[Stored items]
#####

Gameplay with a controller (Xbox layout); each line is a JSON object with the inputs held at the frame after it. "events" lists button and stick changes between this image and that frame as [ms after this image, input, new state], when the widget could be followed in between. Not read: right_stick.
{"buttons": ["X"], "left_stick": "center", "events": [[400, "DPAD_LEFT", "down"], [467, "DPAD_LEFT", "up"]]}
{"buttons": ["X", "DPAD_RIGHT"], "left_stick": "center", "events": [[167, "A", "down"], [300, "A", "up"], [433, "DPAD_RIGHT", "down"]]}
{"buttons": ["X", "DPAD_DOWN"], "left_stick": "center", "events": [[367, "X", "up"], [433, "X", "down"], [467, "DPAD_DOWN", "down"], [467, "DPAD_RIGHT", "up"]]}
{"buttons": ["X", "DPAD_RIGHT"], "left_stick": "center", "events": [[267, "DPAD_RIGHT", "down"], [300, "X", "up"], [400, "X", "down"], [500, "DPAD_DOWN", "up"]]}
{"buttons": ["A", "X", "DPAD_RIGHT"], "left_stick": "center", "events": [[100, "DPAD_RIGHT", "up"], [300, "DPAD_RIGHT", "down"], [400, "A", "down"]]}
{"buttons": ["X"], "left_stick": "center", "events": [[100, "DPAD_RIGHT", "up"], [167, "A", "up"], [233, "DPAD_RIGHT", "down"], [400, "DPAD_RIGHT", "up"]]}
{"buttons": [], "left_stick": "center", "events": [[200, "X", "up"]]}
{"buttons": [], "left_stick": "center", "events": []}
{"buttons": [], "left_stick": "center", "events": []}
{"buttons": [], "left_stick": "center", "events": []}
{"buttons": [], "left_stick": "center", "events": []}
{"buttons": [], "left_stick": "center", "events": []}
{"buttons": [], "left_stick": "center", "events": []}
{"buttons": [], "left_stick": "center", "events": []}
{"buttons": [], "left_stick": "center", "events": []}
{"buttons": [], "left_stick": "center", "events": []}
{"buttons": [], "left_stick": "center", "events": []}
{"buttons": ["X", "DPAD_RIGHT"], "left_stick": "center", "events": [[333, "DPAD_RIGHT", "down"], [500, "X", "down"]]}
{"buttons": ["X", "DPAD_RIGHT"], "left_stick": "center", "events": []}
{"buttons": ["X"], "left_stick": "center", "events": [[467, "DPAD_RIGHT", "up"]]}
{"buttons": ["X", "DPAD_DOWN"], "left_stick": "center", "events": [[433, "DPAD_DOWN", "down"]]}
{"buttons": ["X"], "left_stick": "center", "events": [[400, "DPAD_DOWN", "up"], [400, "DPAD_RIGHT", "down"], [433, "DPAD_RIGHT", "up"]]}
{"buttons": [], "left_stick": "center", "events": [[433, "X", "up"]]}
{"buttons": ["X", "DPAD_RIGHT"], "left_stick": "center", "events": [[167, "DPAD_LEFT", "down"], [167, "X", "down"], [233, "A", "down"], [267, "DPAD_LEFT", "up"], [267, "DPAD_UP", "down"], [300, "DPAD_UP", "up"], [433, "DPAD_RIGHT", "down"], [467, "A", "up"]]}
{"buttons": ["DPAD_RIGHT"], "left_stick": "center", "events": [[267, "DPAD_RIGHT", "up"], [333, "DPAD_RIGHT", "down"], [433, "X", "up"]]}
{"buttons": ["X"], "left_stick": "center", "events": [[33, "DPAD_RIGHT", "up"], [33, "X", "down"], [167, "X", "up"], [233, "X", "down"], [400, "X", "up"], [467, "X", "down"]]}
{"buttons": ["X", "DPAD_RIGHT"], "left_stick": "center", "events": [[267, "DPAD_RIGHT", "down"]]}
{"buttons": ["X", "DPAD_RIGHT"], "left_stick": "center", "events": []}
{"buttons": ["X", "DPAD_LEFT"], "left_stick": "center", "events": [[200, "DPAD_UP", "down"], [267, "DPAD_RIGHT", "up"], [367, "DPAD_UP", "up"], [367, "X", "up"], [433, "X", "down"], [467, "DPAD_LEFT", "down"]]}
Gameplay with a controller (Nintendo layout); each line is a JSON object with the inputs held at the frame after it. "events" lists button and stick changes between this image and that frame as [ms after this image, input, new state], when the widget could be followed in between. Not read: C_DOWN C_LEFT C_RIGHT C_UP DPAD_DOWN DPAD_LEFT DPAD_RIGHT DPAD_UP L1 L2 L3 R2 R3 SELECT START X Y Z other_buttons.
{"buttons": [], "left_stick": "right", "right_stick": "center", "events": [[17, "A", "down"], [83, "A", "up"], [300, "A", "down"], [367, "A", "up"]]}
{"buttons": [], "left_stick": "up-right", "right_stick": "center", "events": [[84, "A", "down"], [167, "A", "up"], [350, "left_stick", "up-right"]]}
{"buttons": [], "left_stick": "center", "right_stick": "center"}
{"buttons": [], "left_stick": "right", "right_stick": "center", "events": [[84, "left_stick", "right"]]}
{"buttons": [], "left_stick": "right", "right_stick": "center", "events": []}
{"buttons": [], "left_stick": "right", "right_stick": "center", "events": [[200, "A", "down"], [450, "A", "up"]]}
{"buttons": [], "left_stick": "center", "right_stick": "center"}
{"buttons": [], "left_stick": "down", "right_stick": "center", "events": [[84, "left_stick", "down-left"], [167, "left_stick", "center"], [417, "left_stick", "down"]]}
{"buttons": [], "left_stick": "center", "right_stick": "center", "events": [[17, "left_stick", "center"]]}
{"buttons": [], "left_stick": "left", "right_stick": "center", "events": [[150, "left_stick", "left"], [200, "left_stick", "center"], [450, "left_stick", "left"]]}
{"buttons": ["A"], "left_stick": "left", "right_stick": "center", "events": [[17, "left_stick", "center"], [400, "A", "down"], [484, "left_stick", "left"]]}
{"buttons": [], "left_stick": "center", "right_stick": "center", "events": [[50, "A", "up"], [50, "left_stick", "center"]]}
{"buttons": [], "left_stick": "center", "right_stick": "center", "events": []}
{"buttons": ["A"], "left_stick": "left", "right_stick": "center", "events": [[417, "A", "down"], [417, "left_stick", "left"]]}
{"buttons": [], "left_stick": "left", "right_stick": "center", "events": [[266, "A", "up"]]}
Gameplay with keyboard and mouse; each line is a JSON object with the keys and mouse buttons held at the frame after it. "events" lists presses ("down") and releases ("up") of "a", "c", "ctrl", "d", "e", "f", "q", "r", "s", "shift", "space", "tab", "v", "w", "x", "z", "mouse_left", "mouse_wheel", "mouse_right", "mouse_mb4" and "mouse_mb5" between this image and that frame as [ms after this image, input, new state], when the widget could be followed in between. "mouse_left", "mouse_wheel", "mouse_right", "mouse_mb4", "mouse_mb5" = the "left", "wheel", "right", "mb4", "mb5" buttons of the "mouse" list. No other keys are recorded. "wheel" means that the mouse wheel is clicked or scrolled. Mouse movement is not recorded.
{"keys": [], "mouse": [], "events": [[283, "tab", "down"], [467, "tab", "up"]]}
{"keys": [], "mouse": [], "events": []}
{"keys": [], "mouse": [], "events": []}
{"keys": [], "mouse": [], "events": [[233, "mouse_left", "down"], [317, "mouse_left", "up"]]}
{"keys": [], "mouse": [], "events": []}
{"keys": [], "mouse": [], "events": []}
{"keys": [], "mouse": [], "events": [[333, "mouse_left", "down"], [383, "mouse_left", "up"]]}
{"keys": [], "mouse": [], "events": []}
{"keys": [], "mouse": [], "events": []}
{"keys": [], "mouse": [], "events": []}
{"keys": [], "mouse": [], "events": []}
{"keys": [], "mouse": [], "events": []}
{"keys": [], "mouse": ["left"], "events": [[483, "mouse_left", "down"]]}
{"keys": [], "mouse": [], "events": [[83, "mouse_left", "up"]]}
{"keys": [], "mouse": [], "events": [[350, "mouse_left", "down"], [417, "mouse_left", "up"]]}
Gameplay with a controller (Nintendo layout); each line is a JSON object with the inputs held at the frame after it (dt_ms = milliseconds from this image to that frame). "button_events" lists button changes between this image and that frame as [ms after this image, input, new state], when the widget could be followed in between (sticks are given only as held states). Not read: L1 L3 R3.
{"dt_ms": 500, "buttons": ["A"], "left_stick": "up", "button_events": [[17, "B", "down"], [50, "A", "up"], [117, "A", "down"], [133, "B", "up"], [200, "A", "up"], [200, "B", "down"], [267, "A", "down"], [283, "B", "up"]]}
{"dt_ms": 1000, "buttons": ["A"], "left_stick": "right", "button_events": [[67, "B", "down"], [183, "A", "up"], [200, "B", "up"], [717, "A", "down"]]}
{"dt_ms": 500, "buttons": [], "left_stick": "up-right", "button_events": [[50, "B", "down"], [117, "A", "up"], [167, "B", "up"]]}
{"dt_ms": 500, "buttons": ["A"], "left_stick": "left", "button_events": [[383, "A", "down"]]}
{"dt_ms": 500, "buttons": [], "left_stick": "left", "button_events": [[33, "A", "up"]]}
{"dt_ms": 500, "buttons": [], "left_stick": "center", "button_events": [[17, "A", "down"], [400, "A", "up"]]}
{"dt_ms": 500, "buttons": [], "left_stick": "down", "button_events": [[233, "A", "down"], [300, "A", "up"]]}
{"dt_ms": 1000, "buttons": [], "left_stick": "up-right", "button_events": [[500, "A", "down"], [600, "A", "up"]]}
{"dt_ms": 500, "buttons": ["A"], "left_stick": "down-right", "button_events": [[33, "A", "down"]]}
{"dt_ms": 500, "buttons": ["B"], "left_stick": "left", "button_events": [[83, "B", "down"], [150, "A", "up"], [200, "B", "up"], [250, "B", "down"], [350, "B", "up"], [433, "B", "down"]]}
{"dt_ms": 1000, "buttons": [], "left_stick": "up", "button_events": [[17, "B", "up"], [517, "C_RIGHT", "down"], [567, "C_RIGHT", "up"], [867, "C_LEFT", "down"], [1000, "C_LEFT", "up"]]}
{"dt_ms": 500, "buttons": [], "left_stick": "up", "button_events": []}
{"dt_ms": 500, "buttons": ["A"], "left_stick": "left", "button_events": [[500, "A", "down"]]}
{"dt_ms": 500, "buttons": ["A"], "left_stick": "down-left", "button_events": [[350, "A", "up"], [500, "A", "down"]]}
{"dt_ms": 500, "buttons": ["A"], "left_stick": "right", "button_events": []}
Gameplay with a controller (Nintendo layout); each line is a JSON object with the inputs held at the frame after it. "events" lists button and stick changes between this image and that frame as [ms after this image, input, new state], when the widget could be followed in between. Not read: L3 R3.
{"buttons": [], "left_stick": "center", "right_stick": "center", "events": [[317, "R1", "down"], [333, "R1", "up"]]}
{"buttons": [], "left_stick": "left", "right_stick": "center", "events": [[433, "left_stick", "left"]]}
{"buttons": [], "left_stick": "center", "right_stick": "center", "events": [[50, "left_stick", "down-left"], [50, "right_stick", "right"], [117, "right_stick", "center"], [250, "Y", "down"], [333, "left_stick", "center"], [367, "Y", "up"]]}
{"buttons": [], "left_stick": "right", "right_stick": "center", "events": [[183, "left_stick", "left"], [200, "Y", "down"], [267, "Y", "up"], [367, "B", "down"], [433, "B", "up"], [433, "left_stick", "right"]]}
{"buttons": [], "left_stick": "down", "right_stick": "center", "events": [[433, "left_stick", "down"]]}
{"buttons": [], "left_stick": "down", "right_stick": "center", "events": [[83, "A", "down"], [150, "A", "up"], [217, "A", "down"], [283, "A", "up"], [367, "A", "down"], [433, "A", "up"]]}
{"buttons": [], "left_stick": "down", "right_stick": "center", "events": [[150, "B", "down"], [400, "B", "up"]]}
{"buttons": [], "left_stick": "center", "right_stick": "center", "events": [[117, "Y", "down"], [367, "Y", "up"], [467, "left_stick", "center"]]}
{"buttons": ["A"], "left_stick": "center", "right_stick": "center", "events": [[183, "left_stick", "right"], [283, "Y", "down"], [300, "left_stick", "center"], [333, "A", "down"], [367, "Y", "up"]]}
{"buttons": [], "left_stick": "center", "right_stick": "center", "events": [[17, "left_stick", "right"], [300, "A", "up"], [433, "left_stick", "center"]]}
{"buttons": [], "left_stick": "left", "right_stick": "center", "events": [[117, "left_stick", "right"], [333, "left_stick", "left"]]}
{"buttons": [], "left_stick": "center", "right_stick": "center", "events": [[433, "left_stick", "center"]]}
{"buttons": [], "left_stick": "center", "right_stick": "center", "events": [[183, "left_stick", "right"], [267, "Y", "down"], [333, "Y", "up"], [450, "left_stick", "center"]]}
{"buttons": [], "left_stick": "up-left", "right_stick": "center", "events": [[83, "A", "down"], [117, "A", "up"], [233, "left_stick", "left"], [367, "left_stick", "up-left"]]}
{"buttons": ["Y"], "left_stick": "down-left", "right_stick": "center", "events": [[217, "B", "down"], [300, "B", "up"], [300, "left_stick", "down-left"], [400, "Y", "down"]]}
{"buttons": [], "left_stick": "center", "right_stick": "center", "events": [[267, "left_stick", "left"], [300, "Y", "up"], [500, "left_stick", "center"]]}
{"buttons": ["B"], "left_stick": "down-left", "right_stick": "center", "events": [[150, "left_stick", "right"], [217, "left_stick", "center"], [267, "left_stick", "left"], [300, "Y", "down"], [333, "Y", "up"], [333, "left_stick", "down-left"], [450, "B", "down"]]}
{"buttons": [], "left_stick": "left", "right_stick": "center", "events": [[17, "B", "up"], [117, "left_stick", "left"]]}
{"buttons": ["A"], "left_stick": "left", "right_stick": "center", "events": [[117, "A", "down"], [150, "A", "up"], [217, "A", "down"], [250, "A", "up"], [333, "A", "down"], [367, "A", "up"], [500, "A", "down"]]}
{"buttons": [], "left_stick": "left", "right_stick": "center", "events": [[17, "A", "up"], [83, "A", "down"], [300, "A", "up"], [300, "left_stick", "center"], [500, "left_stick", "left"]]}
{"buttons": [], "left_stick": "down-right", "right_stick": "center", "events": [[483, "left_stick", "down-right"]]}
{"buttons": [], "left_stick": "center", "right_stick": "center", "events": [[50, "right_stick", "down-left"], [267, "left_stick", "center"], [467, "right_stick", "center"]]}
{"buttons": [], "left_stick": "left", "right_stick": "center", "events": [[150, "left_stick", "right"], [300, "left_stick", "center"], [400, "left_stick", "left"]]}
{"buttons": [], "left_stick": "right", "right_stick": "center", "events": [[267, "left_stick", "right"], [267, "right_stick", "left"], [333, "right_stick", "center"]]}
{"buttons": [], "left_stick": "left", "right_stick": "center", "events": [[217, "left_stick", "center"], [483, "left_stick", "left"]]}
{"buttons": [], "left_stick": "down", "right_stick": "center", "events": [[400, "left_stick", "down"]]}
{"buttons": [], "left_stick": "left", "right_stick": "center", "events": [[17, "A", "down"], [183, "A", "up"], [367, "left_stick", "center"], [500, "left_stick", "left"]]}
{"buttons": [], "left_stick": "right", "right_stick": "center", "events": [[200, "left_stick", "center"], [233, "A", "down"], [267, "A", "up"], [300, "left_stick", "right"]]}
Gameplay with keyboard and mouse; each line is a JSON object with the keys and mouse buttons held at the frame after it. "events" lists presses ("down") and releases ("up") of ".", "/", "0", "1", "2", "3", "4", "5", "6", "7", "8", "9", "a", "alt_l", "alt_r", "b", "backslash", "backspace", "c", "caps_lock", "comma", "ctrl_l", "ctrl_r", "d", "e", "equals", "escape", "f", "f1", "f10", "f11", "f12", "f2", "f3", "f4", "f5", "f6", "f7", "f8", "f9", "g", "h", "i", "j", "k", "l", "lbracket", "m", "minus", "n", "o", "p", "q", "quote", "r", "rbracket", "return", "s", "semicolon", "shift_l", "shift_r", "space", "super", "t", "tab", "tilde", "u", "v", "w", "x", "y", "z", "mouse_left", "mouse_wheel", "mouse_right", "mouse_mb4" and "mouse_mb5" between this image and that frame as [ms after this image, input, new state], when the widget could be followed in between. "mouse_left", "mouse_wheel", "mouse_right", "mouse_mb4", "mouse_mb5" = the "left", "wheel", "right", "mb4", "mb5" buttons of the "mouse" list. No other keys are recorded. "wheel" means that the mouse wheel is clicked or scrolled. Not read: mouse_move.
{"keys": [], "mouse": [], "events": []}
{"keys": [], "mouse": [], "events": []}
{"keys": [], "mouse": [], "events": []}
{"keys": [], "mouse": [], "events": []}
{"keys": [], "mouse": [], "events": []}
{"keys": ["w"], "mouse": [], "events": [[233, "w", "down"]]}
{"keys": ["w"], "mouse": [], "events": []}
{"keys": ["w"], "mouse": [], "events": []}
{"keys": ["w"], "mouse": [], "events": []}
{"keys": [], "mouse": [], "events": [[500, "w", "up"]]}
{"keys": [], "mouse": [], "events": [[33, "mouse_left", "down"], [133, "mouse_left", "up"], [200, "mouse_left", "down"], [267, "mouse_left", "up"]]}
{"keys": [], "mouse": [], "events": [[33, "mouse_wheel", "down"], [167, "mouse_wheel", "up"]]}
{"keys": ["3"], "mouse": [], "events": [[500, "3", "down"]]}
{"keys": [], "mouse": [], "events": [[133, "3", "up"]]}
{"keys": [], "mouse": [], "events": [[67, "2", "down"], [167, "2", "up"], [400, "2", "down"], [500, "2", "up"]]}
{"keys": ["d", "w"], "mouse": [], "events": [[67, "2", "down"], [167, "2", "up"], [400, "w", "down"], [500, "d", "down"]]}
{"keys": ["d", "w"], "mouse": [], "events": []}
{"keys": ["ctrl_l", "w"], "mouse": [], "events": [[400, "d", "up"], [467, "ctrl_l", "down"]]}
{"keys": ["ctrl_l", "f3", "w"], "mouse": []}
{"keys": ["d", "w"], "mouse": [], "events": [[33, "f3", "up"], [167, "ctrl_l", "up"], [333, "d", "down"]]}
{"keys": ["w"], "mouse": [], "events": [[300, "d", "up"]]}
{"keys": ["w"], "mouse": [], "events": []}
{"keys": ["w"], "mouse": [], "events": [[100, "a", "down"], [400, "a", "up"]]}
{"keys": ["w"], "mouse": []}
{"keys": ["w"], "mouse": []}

#####

> _Exercise directions_
Lines that hold "clicked" are the ones to copy, so pick each out from the data.

> _Result_
Gameplay with keyboard and mouse; each line is a JSON object with the keys and mouse buttons held at the frame after it. "events" lists presses ("down") and releases ("up") of "a", "c", "ctrl", "d", "e", "f", "q", "r", "s", "shift", "space", "tab", "v", "w", "x", "z", "mouse_left", "mouse_wheel", "mouse_right", "mouse_mb4" and "mouse_mb5" between this image and that frame as [ms after this image, input, new state], when the widget could be followed in between. "mouse_left", "mouse_wheel", "mouse_right", "mouse_mb4", "mouse_mb5" = the "left", "wheel", "right", "mb4", "mb5" buttons of the "mouse" list. No other keys are recorded. "wheel" means that the mouse wheel is clicked or scrolled. Mouse movement is not recorded.
Gameplay with keyboard and mouse; each line is a JSON object with the keys and mouse buttons held at the frame after it. "events" lists presses ("down") and releases ("up") of ".", "/", "0", "1", "2", "3", "4", "5", "6", "7", "8", "9", "a", "alt_l", "alt_r", "b", "backslash", "backspace", "c", "caps_lock", "comma", "ctrl_l", "ctrl_r", "d", "e", "equals", "escape", "f", "f1", "f10", "f11", "f12", "f2", "f3", "f4", "f5", "f6", "f7", "f8", "f9", "g", "h", "i", "j", "k", "l", "lbracket", "m", "minus", "n", "o", "p", "q", "quote", "r", "rbracket", "return", "s", "semicolon", "shift_l", "shift_r", "space", "super", "t", "tab", "tilde", "u", "v", "w", "x", "y", "z", "mouse_left", "mouse_wheel", "mouse_right", "mouse_mb4" and "mouse_mb5" between this image and that frame as [ms after this image, input, new state], when the widget could be followed in between. "mouse_left", "mouse_wheel", "mouse_right", "mouse_mb4", "mouse_mb5" = the "left", "wheel", "right", "mb4", "mb5" buttons of the "mouse" list. No other keys are recorded. "wheel" means that the mouse wheel is clicked or scrolled. Not read: mouse_move.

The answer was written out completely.